• _PROVIDED PASSAGE_

--- Start ---

Tom Richmond: New Speaker should sling out offending MPs
Tomorrow night, Britain will be finally rid of Michael Martin – the first Speaker of the House of Commons to be deposed in more than 300 years. His departure cannot come a minute too soon, and it can only be hoped that his ineptitude is not rewarded with a peerage.
One retired Yorkshire MP told me this week that he never particularly liked Martin and once admonished the Scot for his poor attendance at committee meetings. Yet will his successor be any better? I doubt it.
This is the test that they must pass and, so far, none of the candidates appears capable of responding appropriately to the democratic task in hand.
A month ago, it emerged that Elliot Morley, the now shamed Scunthorpe MP, had claimed 16,800 in Commons allowances for a mortgage that had already been paid off.
Lamely, he blamed "sloppy accounting" on his part. After returning the money, he was suspended from the Parliamentary Labour Party and announced that he would not contest his seat at the next election.
On Thursday night, as Parliament published a heavily censored and selective record of MPs' expenses, it emerged that Morley had repaid a further 20,000 because further examination of his home-loan arrangements by his lawyers had found that part of the capital was paid from public funds banned under Commons rules. Repeatedly, Morley has promised a full explanation over his mortgage arrangements to prove his innocence, and why he could have overlooked being 36,800 better off without realising this to be so. It is still awaited.

--- End ---

• _TO BE DONE_
A – Using the Speaker column, decide whether each statement agrees with it, answering yes or no and quoting the words that settle it: (i) Michael Martin is the first Speaker of the House of Commons to be deposed in more than 300 years. (ii) Elliot Morley announced that he would contest his seat at the next election. (iii) Morley repaid a further 20,000 after his lawyers examined his home-loan arrangements.
B – Write out the stretch of the Speaker column from "One retired Yorkshire" through "task in hand.", word for word.
Work from the Speaker column by itself, drawing on nothing else.

• _COLLECTED DATA_
--- Start ---

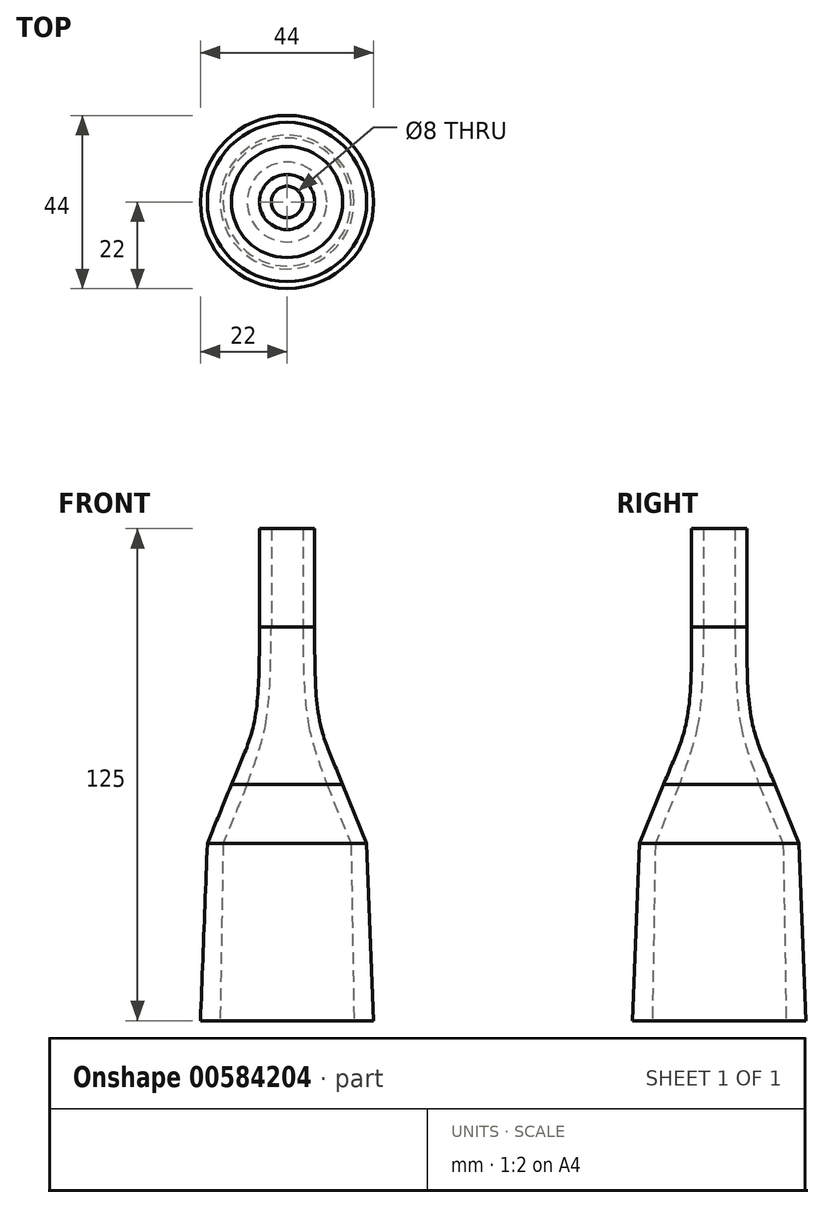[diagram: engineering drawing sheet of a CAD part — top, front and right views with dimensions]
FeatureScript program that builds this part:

--- End ---

• _EXERCISE RESULTS_
A –
(i) Yes: "the first Speaker of the House of Commons to be deposed in more than 300 years"
(ii) No: "announced that he would not contest his seat at the next election"
(iii) Yes: "Morley had repaid a further 20,000 because further examination of his home-loan arrangements by his lawyers"

B –
One retired Yorkshire MP told me this week that he never particularly liked Martin and once admonished the Scot for his poor attendance at committee meetings. Yet will his successor be any better? I doubt it.
This is the test that they must pass and, so far, none of the candidates appears capable of responding appropriately to the democratic task in hand.